··· Extracted information ···

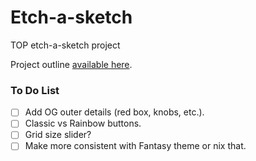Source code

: # Etch-a-sketch
TOP etch-a-sketch project

Project outline [available here](https://www.theodinproject.com/lessons/foundations-etch-a-sketch).

### To Do List

- [ ] Add OG outer details (red box, knobs, etc.).
- [ ] Classic vs Rainbow buttons.
- [ ] Grid size slider?
- [ ] Make more consistent with Fantasy theme or nix that.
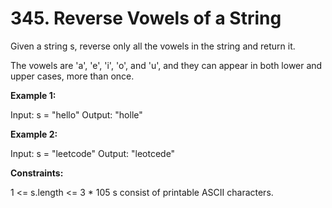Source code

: # 345. Reverse Vowels of a String

Given a string s, reverse only all the vowels in the string and return it.

The vowels are 'a', 'e', 'i', 'o', and 'u', and they can appear in both lower and upper cases, more than once.

**Example 1:**

Input: s = "hello"
Output: "holle"

**Example 2:**

Input: s = "leetcode"
Output: "leotcede"
 
**Constraints:**

1 <= s.length <= 3 * 105
s consist of printable ASCII characters.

···

**Required work**
Echo the lines from the start of the records through the line containing "Given a string", including both ends. Leave the pictures out of your answer.

**Task solution**
Source code

: # Etch-a-sketch
TOP etch-a-sketch project

Project outline [available here](https://www.theodinproject.com/lessons/foundations-etch-a-sketch).

### To Do List

- [ ] Add OG outer details (red box, knobs, etc.).
- [ ] Classic vs Rainbow buttons.
- [ ] Grid size slider?
- [ ] Make more consistent with Fantasy theme or nix that.
Source code

: # 345. Reverse Vowels of a String

Given a string s, reverse only all the vowels in the string and return it.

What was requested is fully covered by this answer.